Plotted data images
^^^^

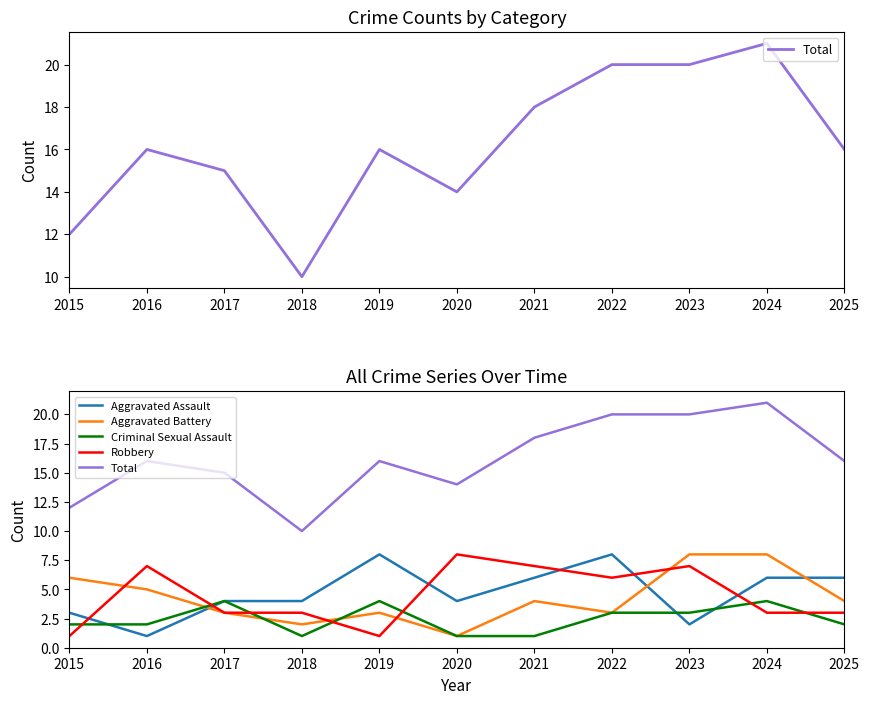

Which series ends up on top after the final intersection of Robbery and Criminal Sexual Assault?

Robbery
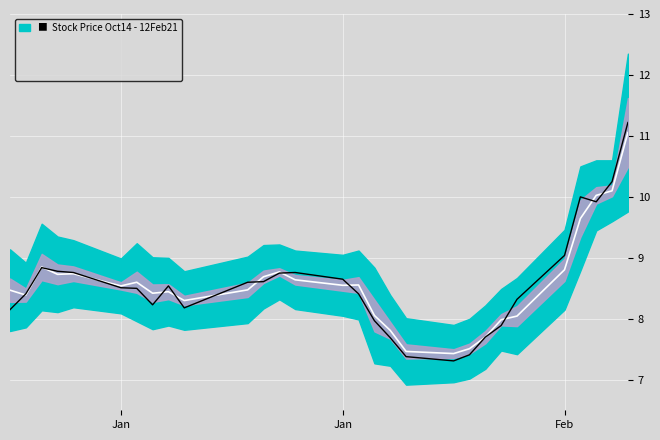

True or false: Mid has a value of 8.8 at Feb.

True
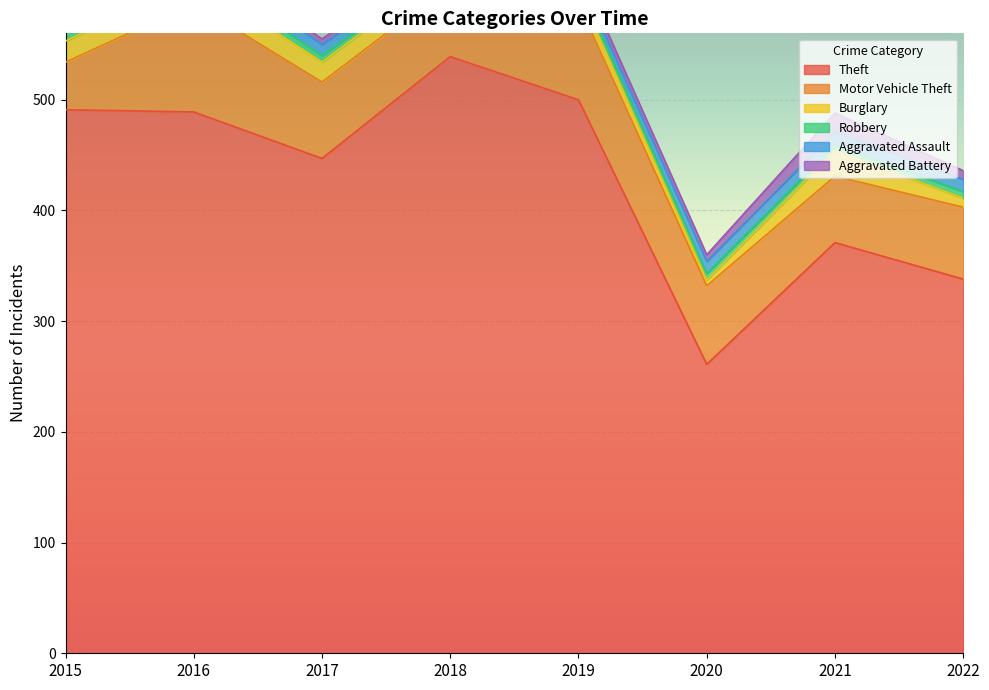

What is the minimum value shown in the chart?

3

^^^^

▶ _PROBLEM DETAILS_:
Update the data above by replacing every "value" with "figure", keeping everything else the same. Leave the pictures out of your answer.

▶ _EXERCISE RESULT_:
Which series ends up on top after the final intersection of Robbery and Criminal Sexual Assault?

Robbery

True or false: Mid has a figure of 8.8 at Feb.

True

What is the minimum figure shown in the chart?

3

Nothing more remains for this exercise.